Иначе ощущения бытия стали бы тусклы, их формы стерлись бы, сгладились в смертельное безразличие. Разница ощущений есть разница жизнеспособности. Хотя эти ощущения могут замирать, их смена может замедляться, как ход соков в зимнем дереве. Тогда мы имеем мертвенную эпоху установки традиций. Эта эпоха — не наша.
Накопление рвущихся воль дает нашей жизни стремительную порывистость, и слава тому, кто переведёт эту порывистость на ровный, не останавливающийся ход».
Запись подавляемого кода бившейся жилки была, конечно, груба. Но приблизительный ее смысл был таков.
И Палль думал если не этими выражениями, то равными им в своей назревающей боли пухнущей почки. Наконец, разряд сознания взорвался, строки сделались расплавленными и горячими. Они стали в порядок, и поэма началась.
Откройтесь двери всех закатов,
Всех предстоящих вечеров
У мира больше нет загадок:
Он прост, спокоен и суров.
Столетье! Стань в затылок, к ряду,
Мы шагом медленно пройдем
Принять парад разлатых радуг,
Земли поставленных трудом.
Сердце вновь закололо туповатой болью. Рука сразу устала, и дальнейшие, в темноте написанные строки упали на бумагу перепутанными буквами.
Реллегаи вибалер Иншаб вцаньте Реилоле виперел Седздь тасосян Умта шихоюв вирес Бернег лозот Соловахи анзаре Жгутся в золах.
Рука двигалась все медленнее, пока не упала, обессилев, на стол. Жилка на виске пульсировала порывисто и внятно. Казалось, был слышен шорох проталкиваемых ею капель.
Перехват оборванного клочка мысли получился механически, сам собою, и у Динеса-изобретателя вспыхнуло ощущение оплодотворенного поиска. Дальнейшее было просто. Брошюры популяризаторов разъяснили и подтвердили подсознательно воспринятое уже напряжением двух мышлемоторов понятие, и идея передвигающихся городов воплотилась в смутное, но прочное представление. Этому способствовал ряд разочарований человечества в возможности изменить быт городов статическим путем. Попытки устройства ряда огромных озонаторов, питающихся силою мощнейших водопадов, не привели к ожидавшимся результатам. Едва предварительные установки были пущены в ход обнаружилось, что затрата ими кислорода уже грозит обесцветить поверхность земли. Они буквально высасывали ее из листвы. Леса желтели и блекли. Это неожиданно наступившая — был май в разгаре — осень заставила прекратить работы.
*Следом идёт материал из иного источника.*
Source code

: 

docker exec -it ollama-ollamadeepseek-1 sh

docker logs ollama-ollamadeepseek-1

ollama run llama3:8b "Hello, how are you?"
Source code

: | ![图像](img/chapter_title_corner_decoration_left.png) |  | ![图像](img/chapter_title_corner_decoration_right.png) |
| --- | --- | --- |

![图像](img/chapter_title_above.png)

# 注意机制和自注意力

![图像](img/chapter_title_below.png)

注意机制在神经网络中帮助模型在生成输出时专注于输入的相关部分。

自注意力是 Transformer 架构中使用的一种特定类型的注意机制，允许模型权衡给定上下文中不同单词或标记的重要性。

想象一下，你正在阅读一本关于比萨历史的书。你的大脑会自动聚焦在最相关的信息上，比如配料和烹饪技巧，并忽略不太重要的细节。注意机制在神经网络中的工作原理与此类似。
Кроме того, выяснилось, что перегрев трансмиссий грозит иссушить поля. Точнее говоря, количество очищаемого озонаторами воздуха далеко не оправдывалось бы убылью его в воздухоемах. Да и кроме того, с очевидной убедительностью выяснилась невозможность изменить быт старых, чудовищно разросшихся пепелищ человечества. Города пригнетали психику, примораживали, механизировали сознание. Казалось, испарения выгребных ям растлевали стремление к их истреблению.